» **Try it**
In the data below, find each line that contains the word "DUNGEONS" and copy it.

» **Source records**
--

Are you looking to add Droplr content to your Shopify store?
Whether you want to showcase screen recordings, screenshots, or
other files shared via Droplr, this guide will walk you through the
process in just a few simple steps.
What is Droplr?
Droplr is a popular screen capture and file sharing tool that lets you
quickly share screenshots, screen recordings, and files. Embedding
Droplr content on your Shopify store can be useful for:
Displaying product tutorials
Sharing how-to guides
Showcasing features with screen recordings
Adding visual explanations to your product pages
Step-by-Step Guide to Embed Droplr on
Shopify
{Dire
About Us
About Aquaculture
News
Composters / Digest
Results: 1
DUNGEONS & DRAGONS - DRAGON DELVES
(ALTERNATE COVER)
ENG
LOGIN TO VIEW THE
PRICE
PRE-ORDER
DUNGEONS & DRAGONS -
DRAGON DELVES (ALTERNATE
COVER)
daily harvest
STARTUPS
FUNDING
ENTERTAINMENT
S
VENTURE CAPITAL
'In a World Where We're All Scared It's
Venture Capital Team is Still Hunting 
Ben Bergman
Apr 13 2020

--

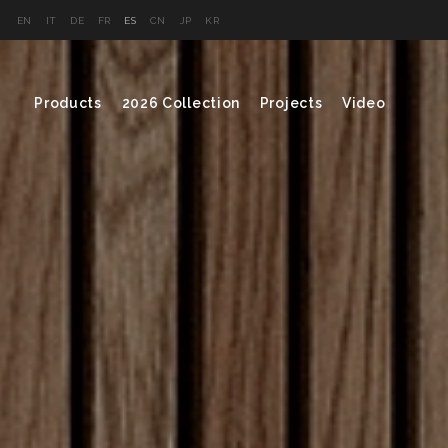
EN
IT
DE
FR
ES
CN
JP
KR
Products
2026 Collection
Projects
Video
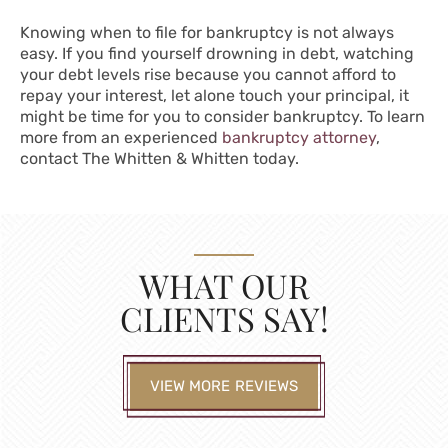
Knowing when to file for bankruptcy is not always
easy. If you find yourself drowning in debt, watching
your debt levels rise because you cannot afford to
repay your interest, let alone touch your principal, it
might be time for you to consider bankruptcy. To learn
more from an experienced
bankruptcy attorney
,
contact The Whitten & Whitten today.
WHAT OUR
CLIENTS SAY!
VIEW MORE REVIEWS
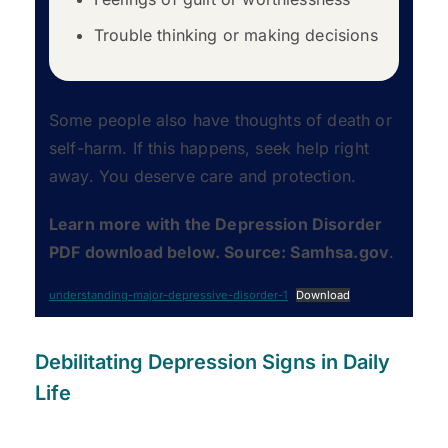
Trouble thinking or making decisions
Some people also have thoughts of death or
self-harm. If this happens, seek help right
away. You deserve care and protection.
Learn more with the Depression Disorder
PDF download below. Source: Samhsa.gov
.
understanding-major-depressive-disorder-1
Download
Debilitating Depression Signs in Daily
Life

--

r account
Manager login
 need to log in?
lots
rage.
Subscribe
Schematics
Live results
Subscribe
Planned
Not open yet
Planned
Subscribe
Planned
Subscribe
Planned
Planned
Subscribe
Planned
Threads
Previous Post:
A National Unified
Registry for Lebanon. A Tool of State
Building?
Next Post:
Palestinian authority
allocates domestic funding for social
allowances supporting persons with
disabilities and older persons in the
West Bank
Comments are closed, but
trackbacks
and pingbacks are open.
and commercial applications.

--

» **Written answer**
DUNGEONS & DRAGONS - DRAGON DELVES
DUNGEONS & DRAGONS -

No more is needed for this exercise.